Wohngeldnovelle Wohngeld reicht hinten und vorne nicht

Plattenbauten in Berlin
Die Wohngeldnovelle von Schwarz-Rot verspricht weit mehr als sie hält. Das Wohngeld reicht nicht, um Verdrängung zu verhindern und klimafreundliches Wohnen bezahlbar zu machen.

Niedrige Löhne und steigende Mieten führen dazu, dass immer mehr Menschen trotz Erwerbsarbeit nicht in der Lage sind, ihren Lebensunterhalt zu finanzieren. Menschen mit kleinen Einkommen frisst die Miete mancherorts die Hälfte des Gehalts weg. Durchschnittlich müssen in Deutschland zwischen 20 und 25 Prozent des Einkommens für die Miete verwendet werden.
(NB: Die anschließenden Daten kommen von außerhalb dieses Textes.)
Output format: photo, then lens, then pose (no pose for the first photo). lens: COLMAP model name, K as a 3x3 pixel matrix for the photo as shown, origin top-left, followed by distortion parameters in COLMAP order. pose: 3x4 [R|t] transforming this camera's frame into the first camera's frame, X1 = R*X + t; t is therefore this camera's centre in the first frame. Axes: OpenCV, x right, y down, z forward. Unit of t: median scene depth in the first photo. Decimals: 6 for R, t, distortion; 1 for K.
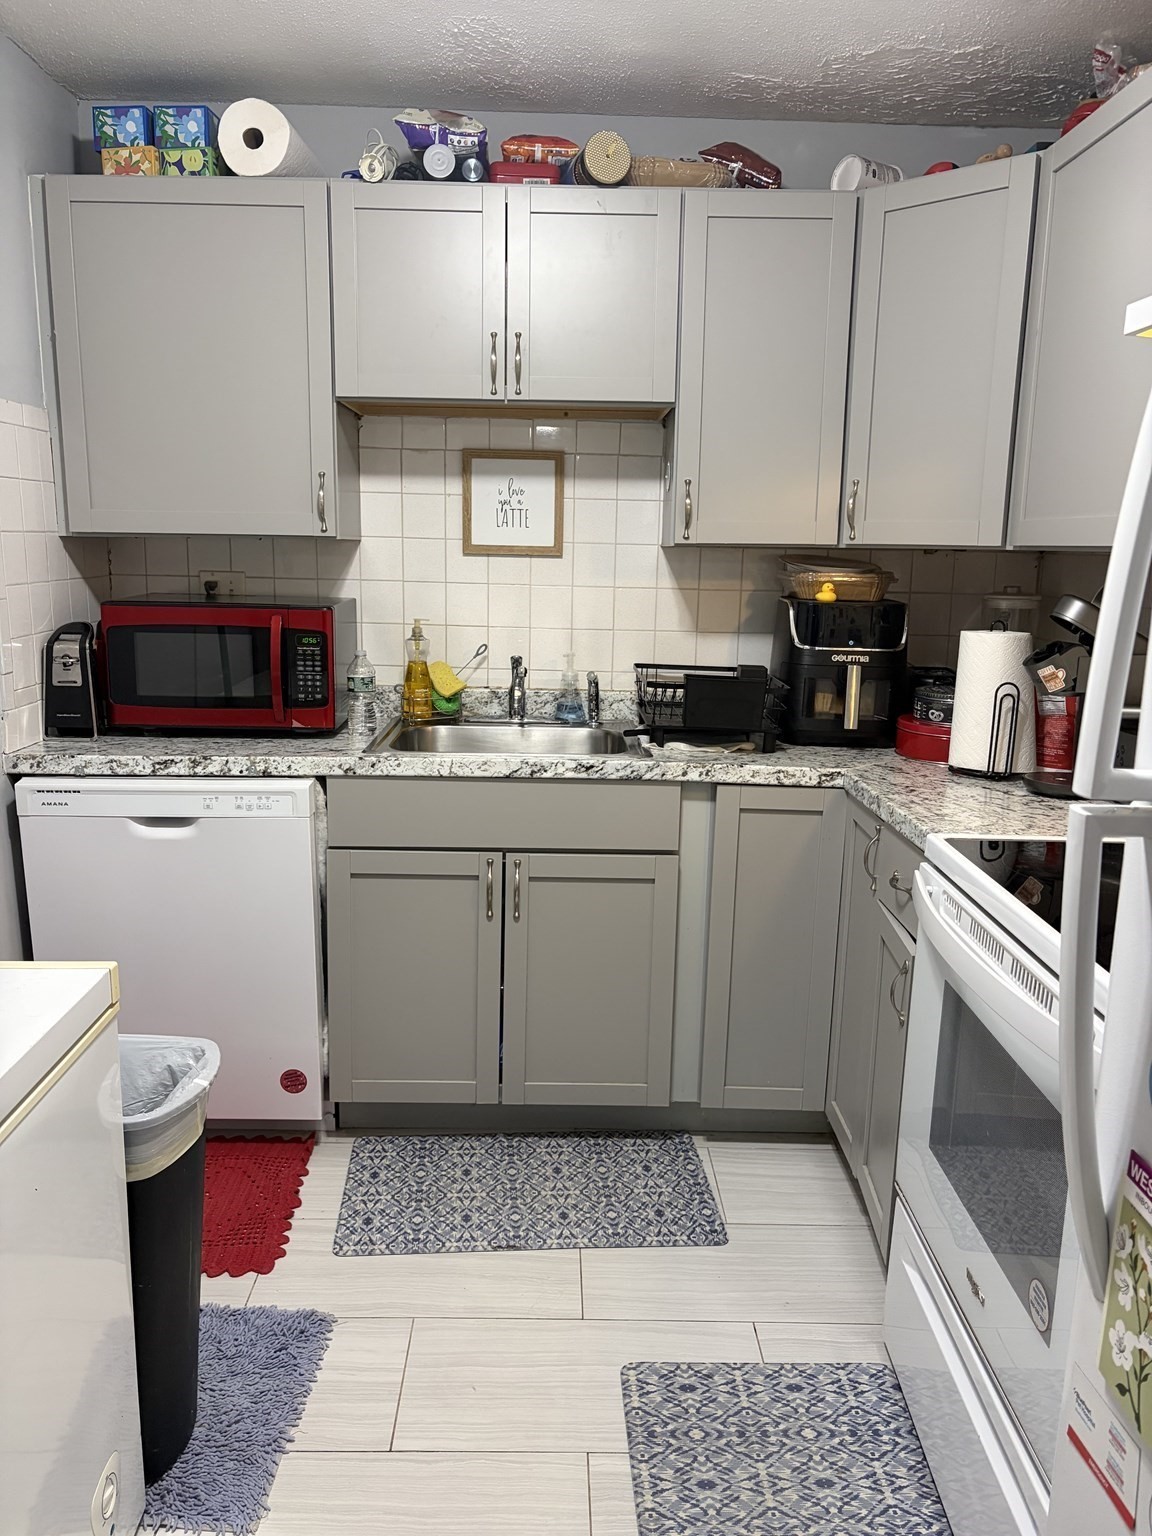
lens RADIAL K [[1180.8, 0, 565.1], [0, 1180.8, 760.7], [0, 0, 1]] dist [0.046740, -0.045721]
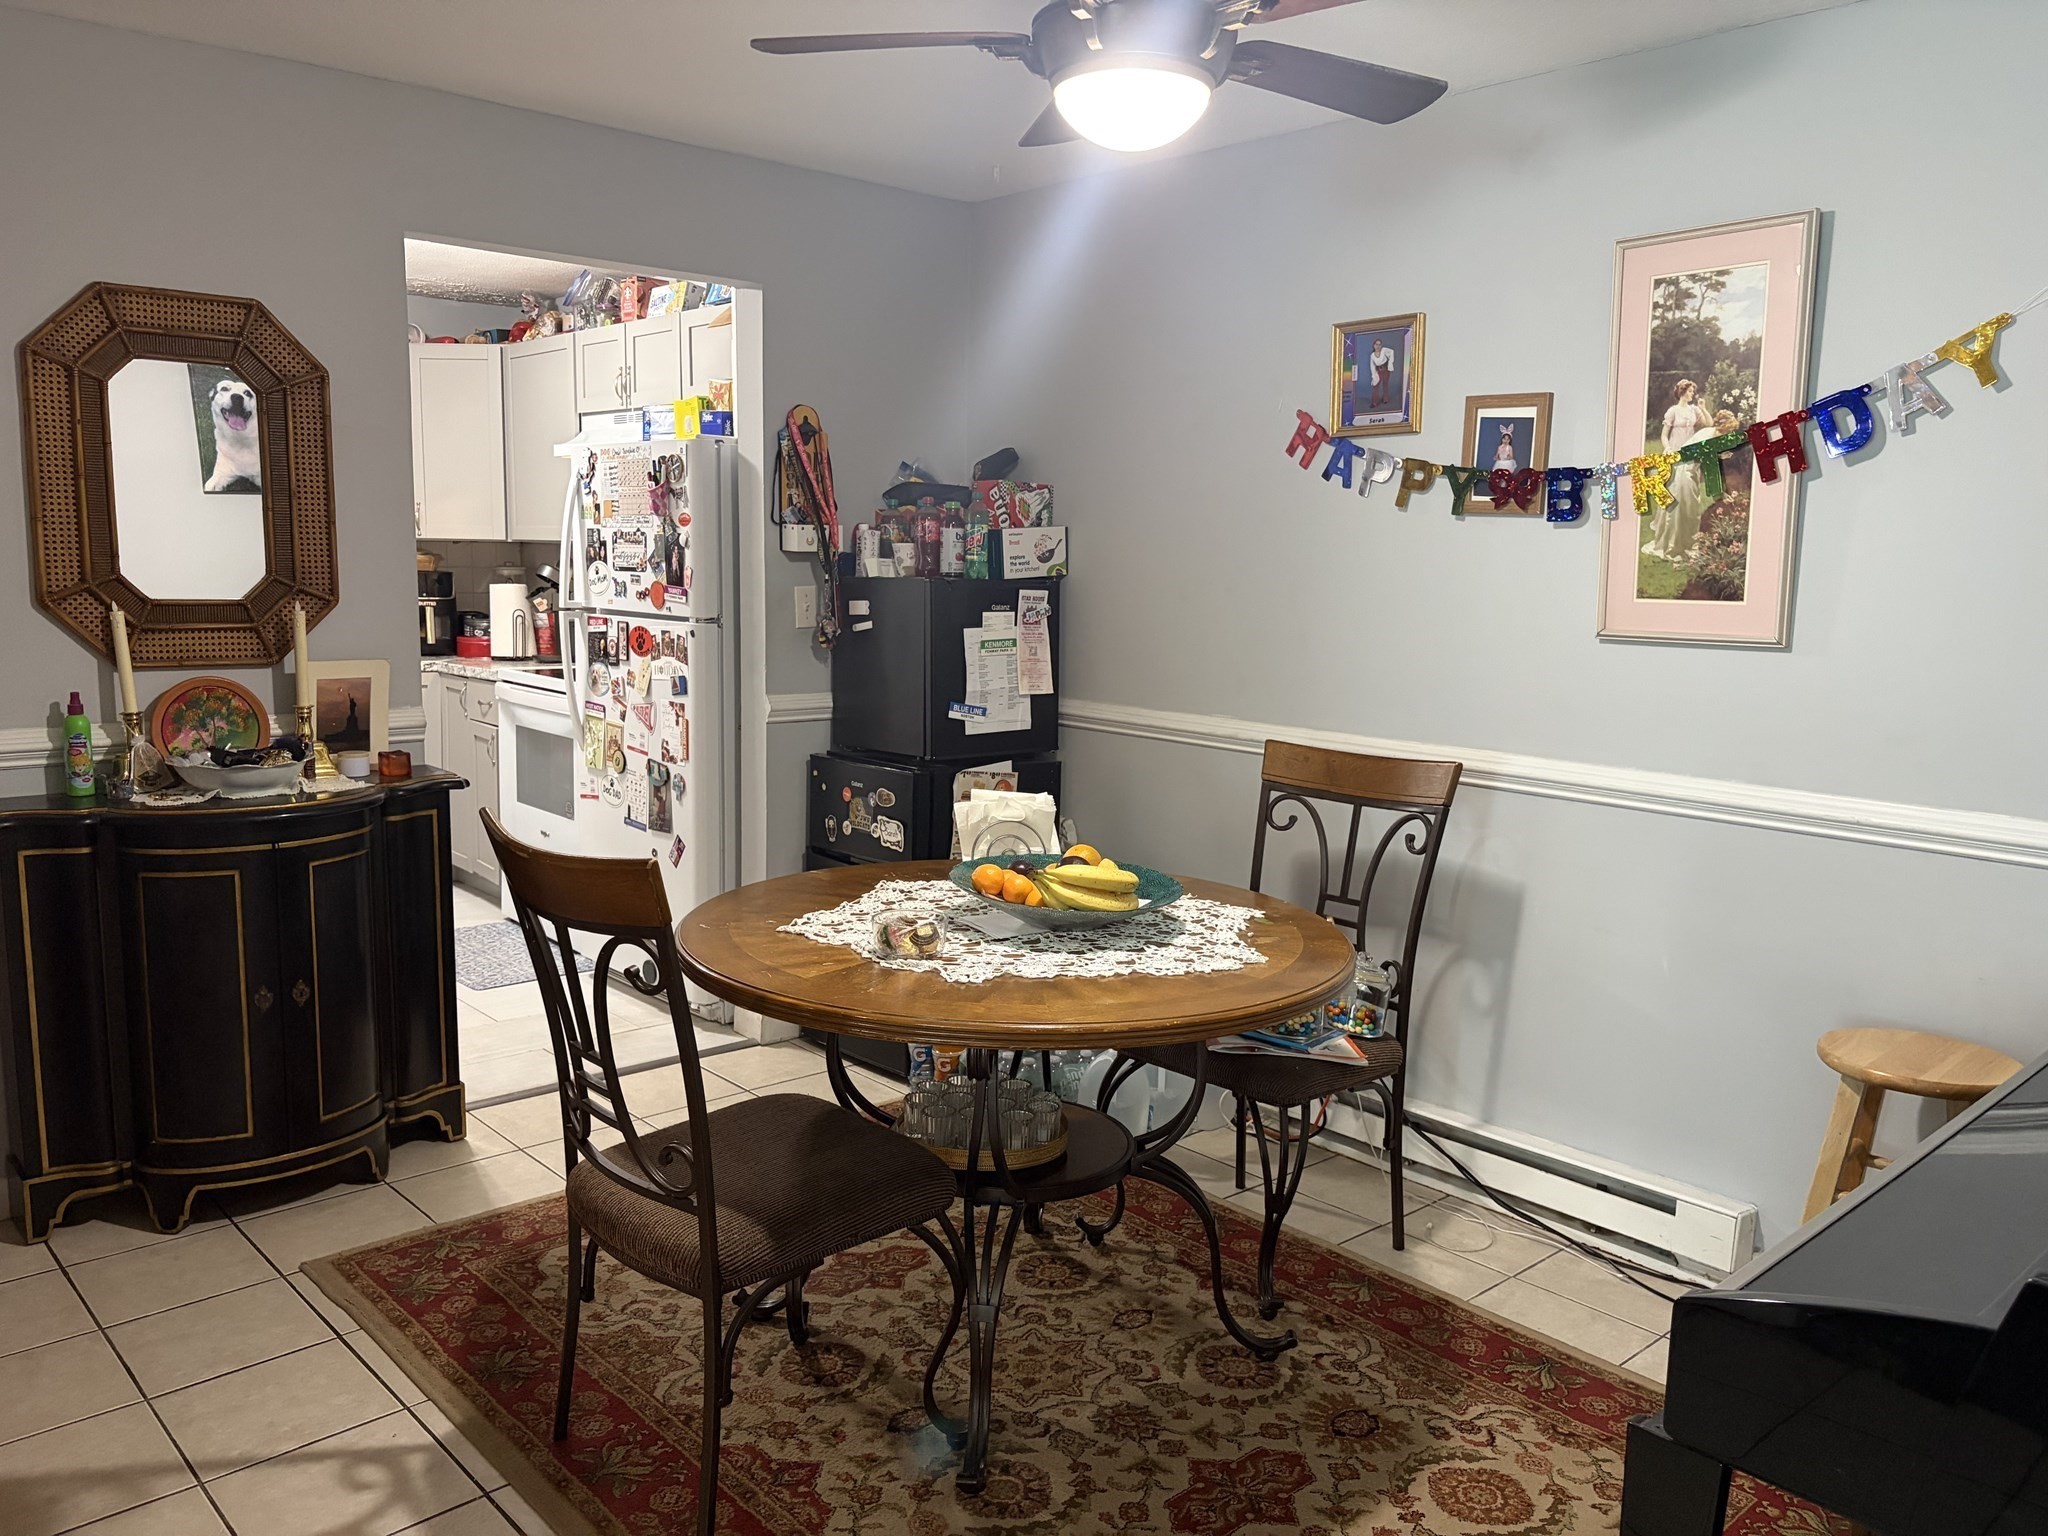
lens RADIAL K [[1574.4, 0, 1019.0], [0, 1574.4, 778.5], [0, 0, 1]] dist [0.046740, -0.045721]
pose [[0.762503, -0.094412, 0.640059, -0.649855], [0.111443, 0.993675, 0.013810, 0.250247], [-0.637314, 0.060800, 0.768202, -1.416815]]
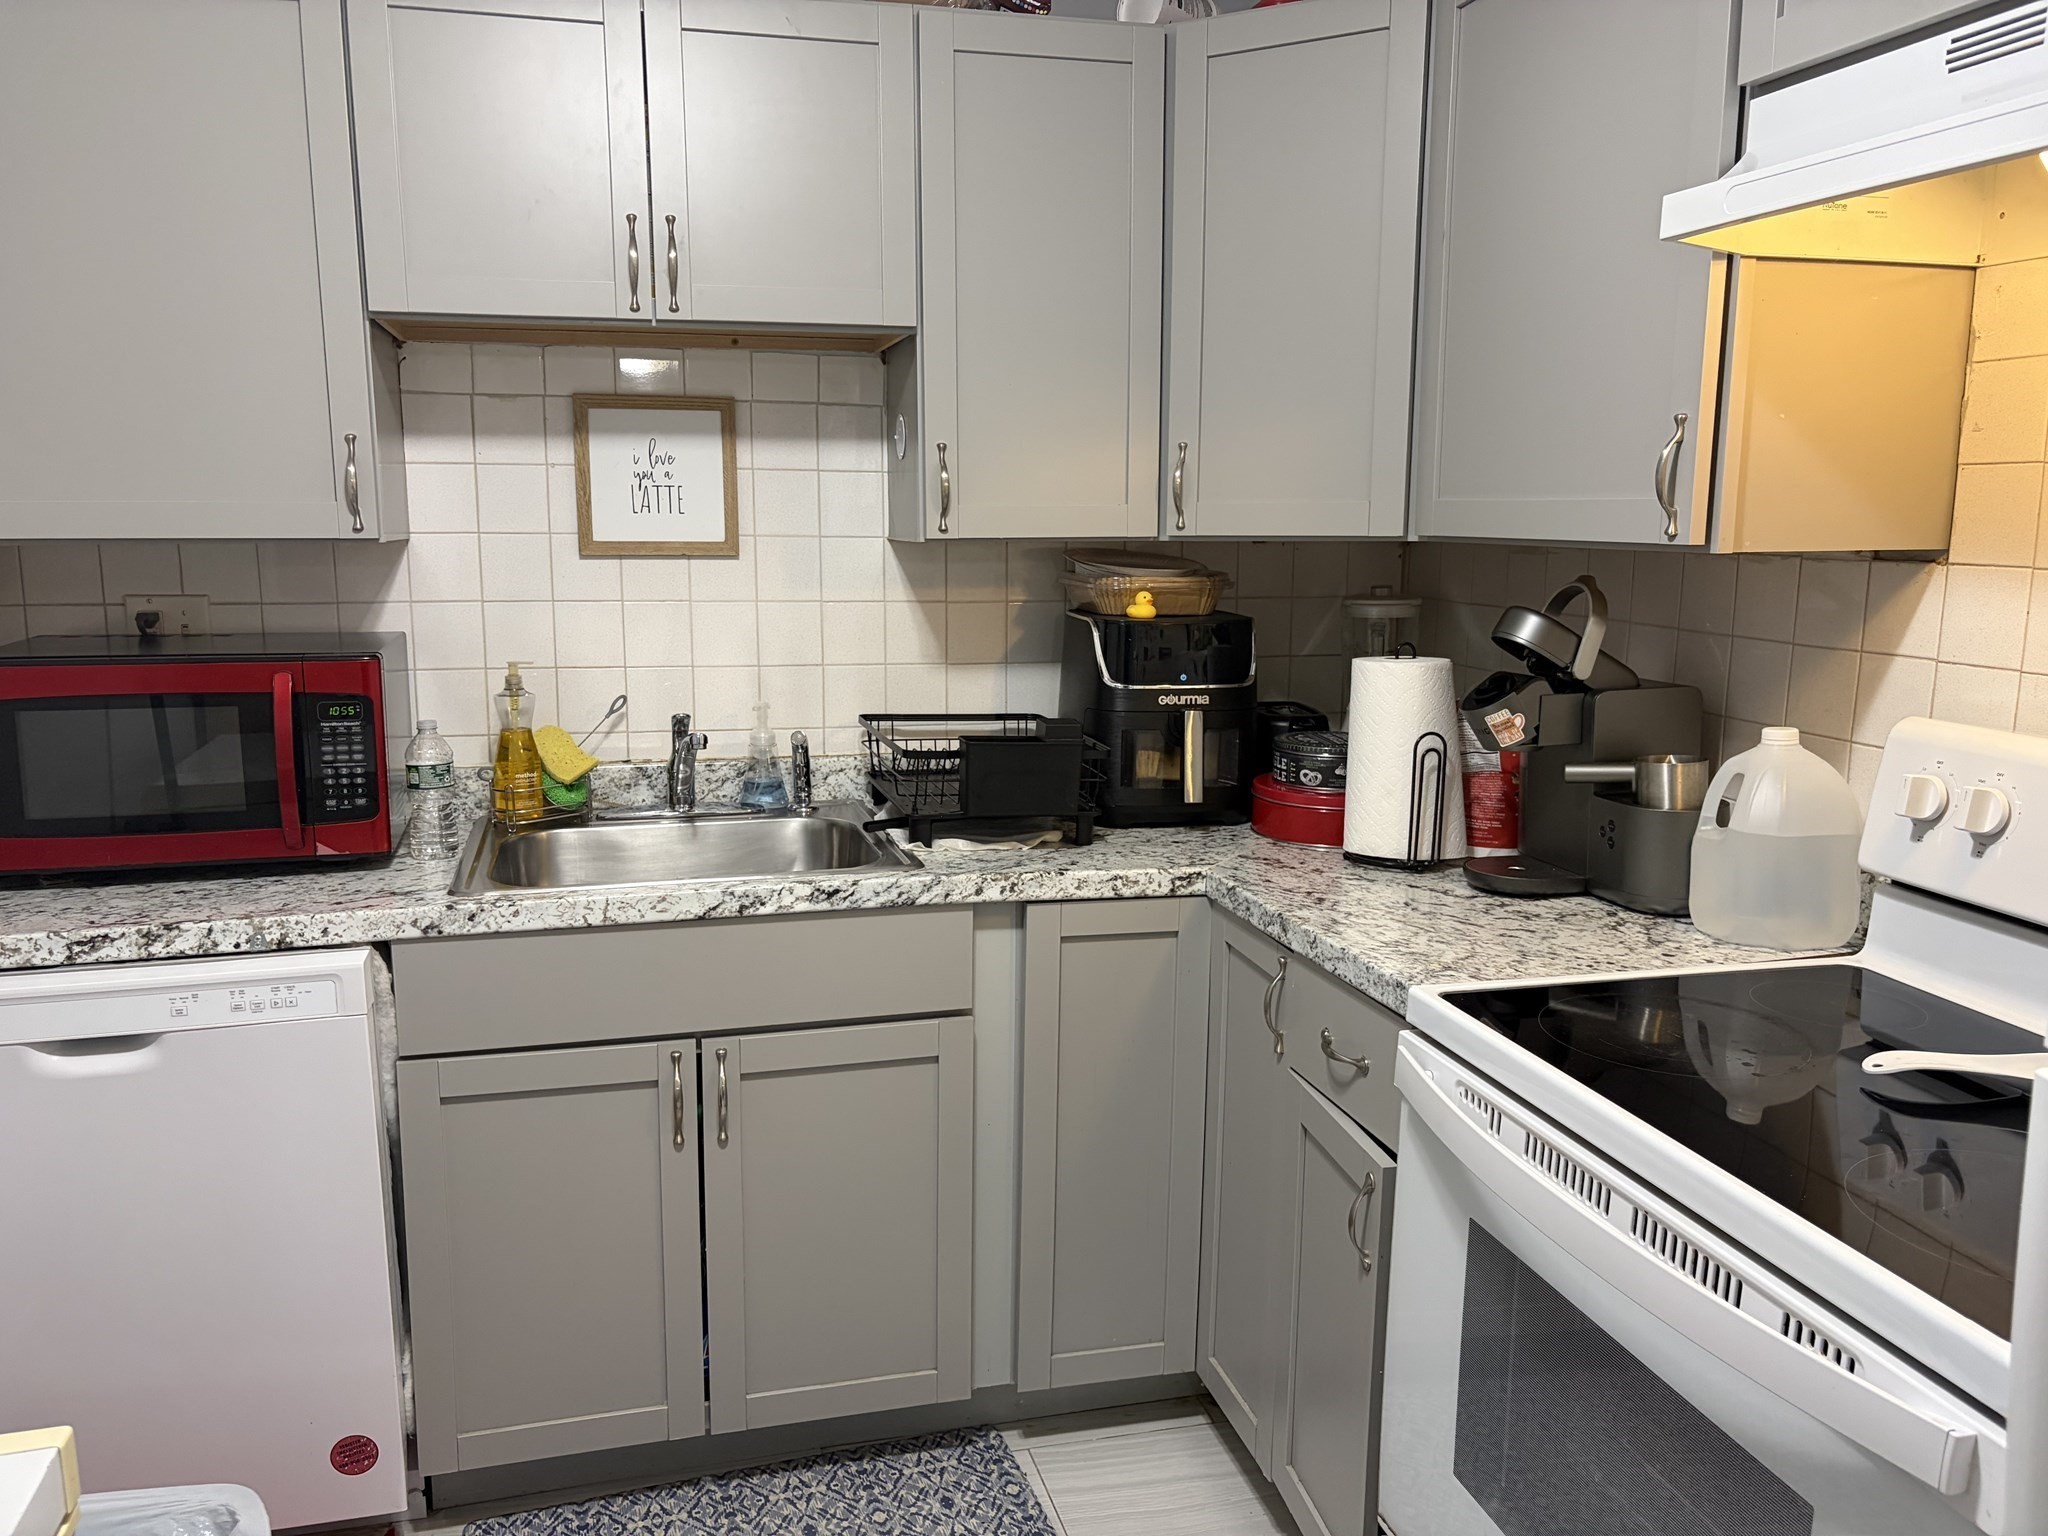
lens RADIAL K [[1574.4, 0, 1015.6], [0, 1574.4, 762.3], [0, 0, 1]] dist [0.046740, -0.045721]
pose [[0.971400, -0.054667, 0.231072, -0.074378], [0.059372, 0.998145, -0.013455, -0.046662], [-0.229908, 0.026789, 0.972844, 0.142547]]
In den boomenden Großstädten und Ballungsräumen sind die Mieten in den letzten zehn Jahren massiv gestiegen.

MieterInnen werden aus Wohnungen gedrängt

Das Wohngeld als vorgelagerte Sicherungsleistung soll verhindern, dass Menschen allein wegen zu hoher Wohnungskosten auf Leistungen der Grundsicherung angewiesen sind. Zudem soll das Wohngeld verhindern, dass Menschen aufgrund steigender Mieten gezwungen sind, ihr soziales Umfeld zu verlassen. Die soeben vollzogene Wohngeldnovelle der schwarz-roten Koalition erfüllt diese Aufgaben nicht.

So ist es widersinnig, dass das Wohngeld nicht dynamisch an die Preis- und Lohnentwicklung angepasst wird, wie es etwa bei den Kosten der Unterkunft nach dem SGB II längst der Fall. Diesen Missstand kritisierten alle Sachverständigen bei einer Anhörung im Bundestag. Jährlich verlieren Menschen allein aufgrund der Preisentwicklung ihre Wohngeldberechtigung. Die Folge ist ein Drehtüreffekt: zehntausende Haushalte werden in die Kosten der Unterkunft hineingedrängt.

Die jetzt beschlossene Erhöhung des Wohngeldes zum 1. Januar 2016 war längst überfällig, da die letzte Anpassung vor sieben Jahren - im Jahr 2009 - erfolgte. Dadurch sind in den letzten Jahren mehrere Hunderttausend Mieterhaushalte – etwa 40 Prozent – aus dem Kreis der Wohngeldberechtigten ausgeschieden, obwohl ihre Wohnkosten gestiegen sind. Zudem wurde 2011 der Heizkostenzuschuss beim Wohngeld gestrichen, was letztlich einer Kürzung des Wohngeldes gleichkam.

Klimazuschuss: versprochen - gebrochen

Der von Schwarz-Rot vorgelegte Entwurf eines Gesetzes zur Reform des Wohngeldrechts (WoGRefG) ist nicht geeignet, das Wohngeld als dem SGB II vorgelagertes System zu stärken. Und auch aus stadtpolitischer Sicht verfehlt das Wohngeld in seiner jetzigen Form seinen Zweck, da es Verdrängung von Mieterinnen und Mietern mit kleinen Einkommen aus ihren Wohnungen zum Beispiel in Innenstädten nicht verhindern kann. Die Erfordernisse des Klimaschutzes werden nicht berücksichtigt, obwohl in Wohnungen und Gebäuden fast 40 Prozent der Energie verbraucht werden. Ein Klimazuschuss zum Wohngeld ist zwar im Nationalen Aktionsplan Klimaschutz der Bundesregierung aufgeschrieben worden, aber nicht in der Wohngeldnovelle umgesetzt. Wort und Tat klaffen bei Schwarz-Rot meilenweit auseinander.

Wir fordern in unserem Entschließungsantrag eine Wohngeld-Reform, die diesen Namen auch verdient: mit einer dynamischen Anpassung an die Preisentwicklung, den Heizkostenzuschuss wieder einzuführen und durch einen Klimazuschuss zum Wohngeld zu ergänzen, damit das Wohnen in energetisch sanierten Wohnungen auch für Wohngeldempfänger erschwinglich wird.